HbA1C has emerged as the single independent determinant of occurrence of dyslipidemia in the present study. This is in agreement with various previous studies [16, 17]. Long-term glycemic control has been observed to be a determinant of occurrence of atherosclerotic plaques on ultrasound without symptoms of coronary vascular disease. Intensive insulin therapy has observed to be beneficial in improvement of cardiovascular events in subjects with childhood onset T1DM [27]. Few mechanisms have been proposed suggesting a direct effect of hyperglycemia on gene transcription of coagulation factors due to hyperglycemia-induced oxidative stress, direct glycation of coagulation factors, altering their activity and loss of the endothelial glycocalyx layer. Insulin is a natural antagonist of platelet hyperactivity. It enhances endothelial generation of PGI2 and NO and sensitizes the platelet to PGI [28]. Thus, the deficiency of insulin in T1DM on a long term, with the combination of poor glycemic control, dyslipidemia and dysfunctional coagulation cascade together may form a significant risk for dyslipidemia.
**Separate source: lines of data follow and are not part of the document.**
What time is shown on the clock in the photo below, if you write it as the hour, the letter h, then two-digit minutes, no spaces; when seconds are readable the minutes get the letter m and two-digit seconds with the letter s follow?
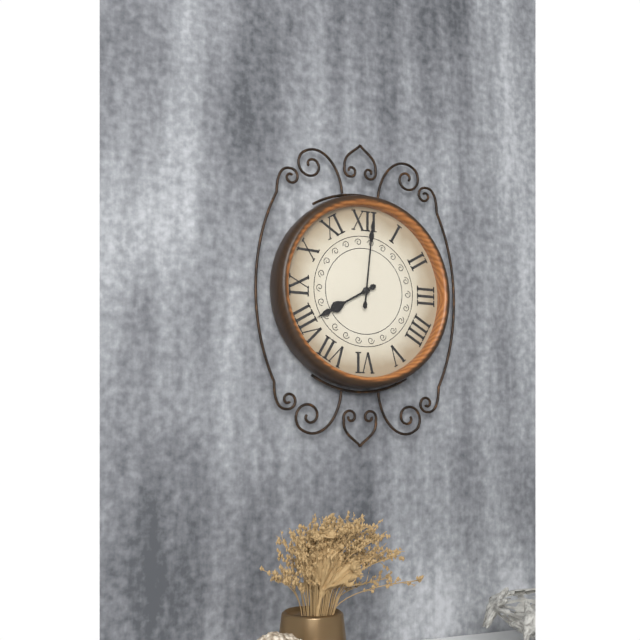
8h01
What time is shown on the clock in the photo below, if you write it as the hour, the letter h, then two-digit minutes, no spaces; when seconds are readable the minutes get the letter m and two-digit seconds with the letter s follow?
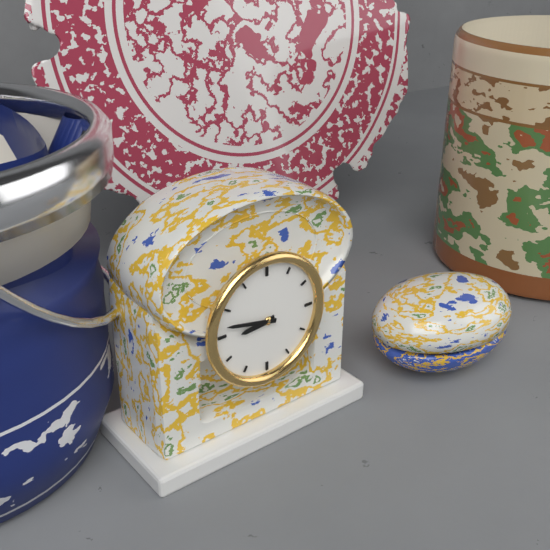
8h47
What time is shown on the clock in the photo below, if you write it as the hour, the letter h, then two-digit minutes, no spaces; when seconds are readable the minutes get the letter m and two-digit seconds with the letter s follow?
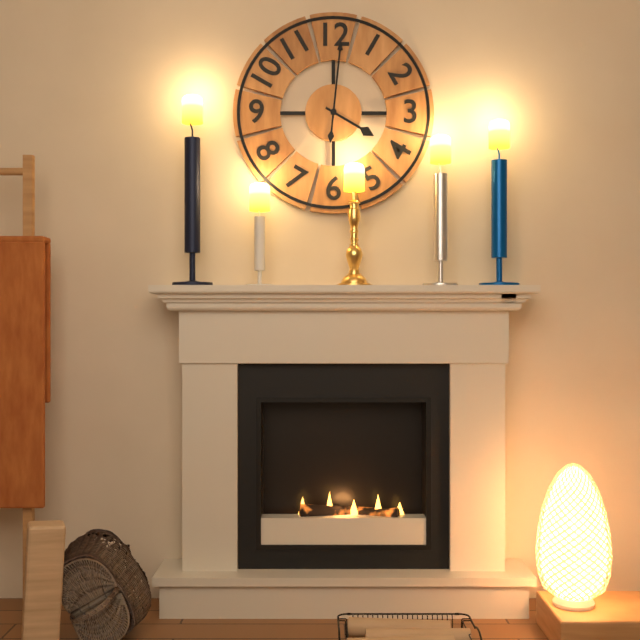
4h01
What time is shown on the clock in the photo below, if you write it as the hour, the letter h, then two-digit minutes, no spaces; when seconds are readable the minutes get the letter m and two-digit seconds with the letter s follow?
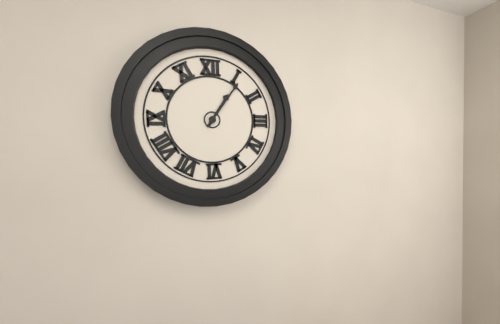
1h06
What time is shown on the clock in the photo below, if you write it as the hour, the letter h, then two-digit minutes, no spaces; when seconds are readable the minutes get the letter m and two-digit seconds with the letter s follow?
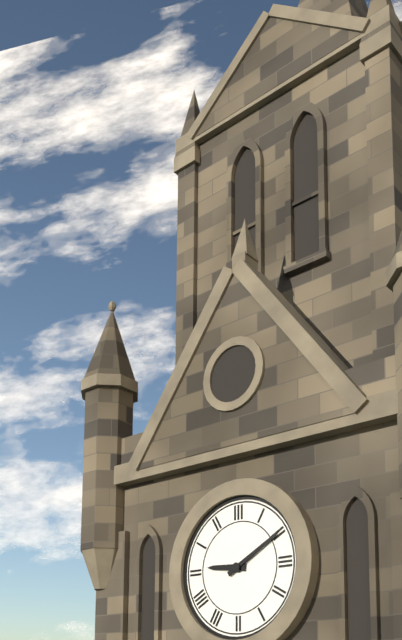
9h10
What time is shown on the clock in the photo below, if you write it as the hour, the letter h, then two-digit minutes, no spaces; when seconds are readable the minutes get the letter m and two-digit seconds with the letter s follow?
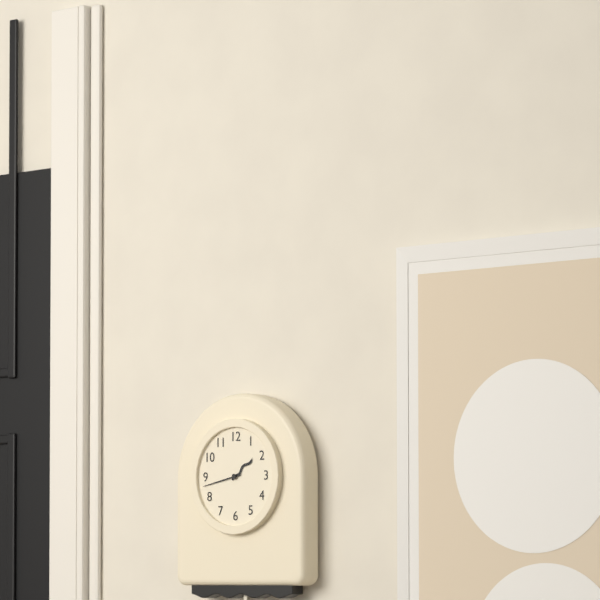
1h43
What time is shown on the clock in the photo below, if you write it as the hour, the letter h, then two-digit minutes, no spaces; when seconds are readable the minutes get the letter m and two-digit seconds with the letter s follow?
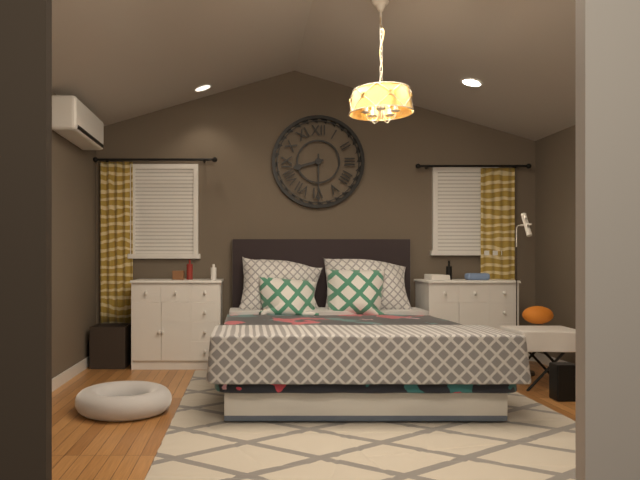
8h30
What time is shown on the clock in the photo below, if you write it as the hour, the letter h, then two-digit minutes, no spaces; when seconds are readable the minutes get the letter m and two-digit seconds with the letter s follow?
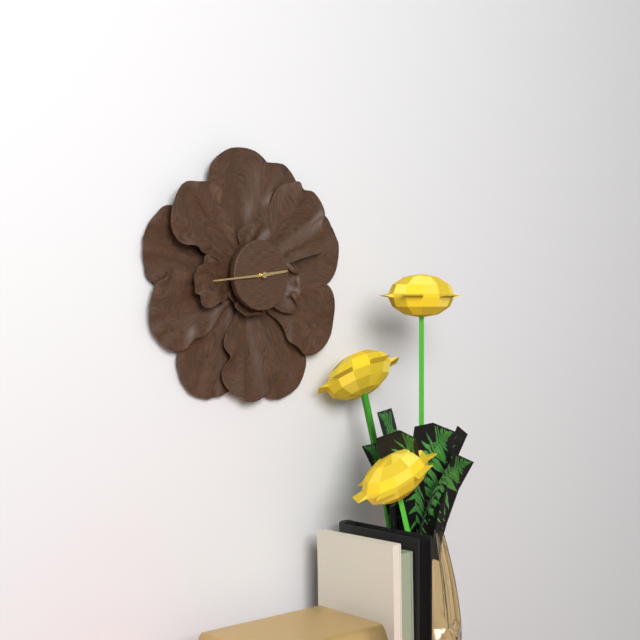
2h44
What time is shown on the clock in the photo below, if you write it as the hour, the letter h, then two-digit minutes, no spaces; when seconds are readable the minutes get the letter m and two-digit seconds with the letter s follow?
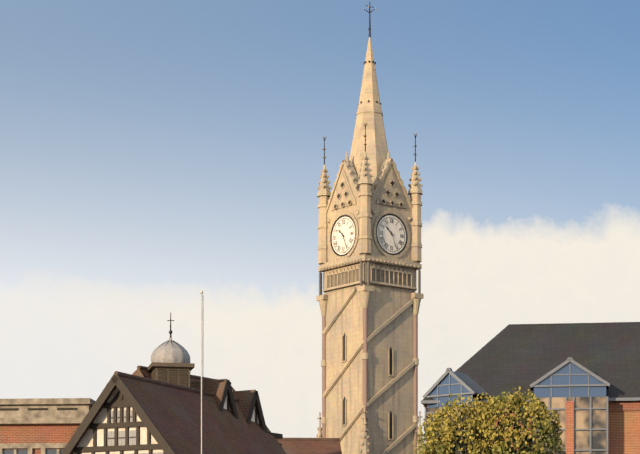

The extent of atherosclerosis by intravascular ultrasound also correlated with HbA1C over 18 y of follow-up in the Oslo Study; a 1% increase in mean HbA1C was associated with a 6.4% increase in coronary vessel stenosis [29]. Thus, optimization of glycemic control and maintenance of HbA1C in target range as recommended by ISPAD is the most important strategy for prevention of dyslipidemia. Limitations of the present study include: single-center data, lack of follow-up and lack of control group.

Conclusion

There is a significant prevalence of dyslipidemia in the present sample of children and adolescents with type 1 DM (67.3%). Maintenance of good glycemic control remains the most important strategy to be adopted by pediatricians to prevent the occurrence of dyslipidemia.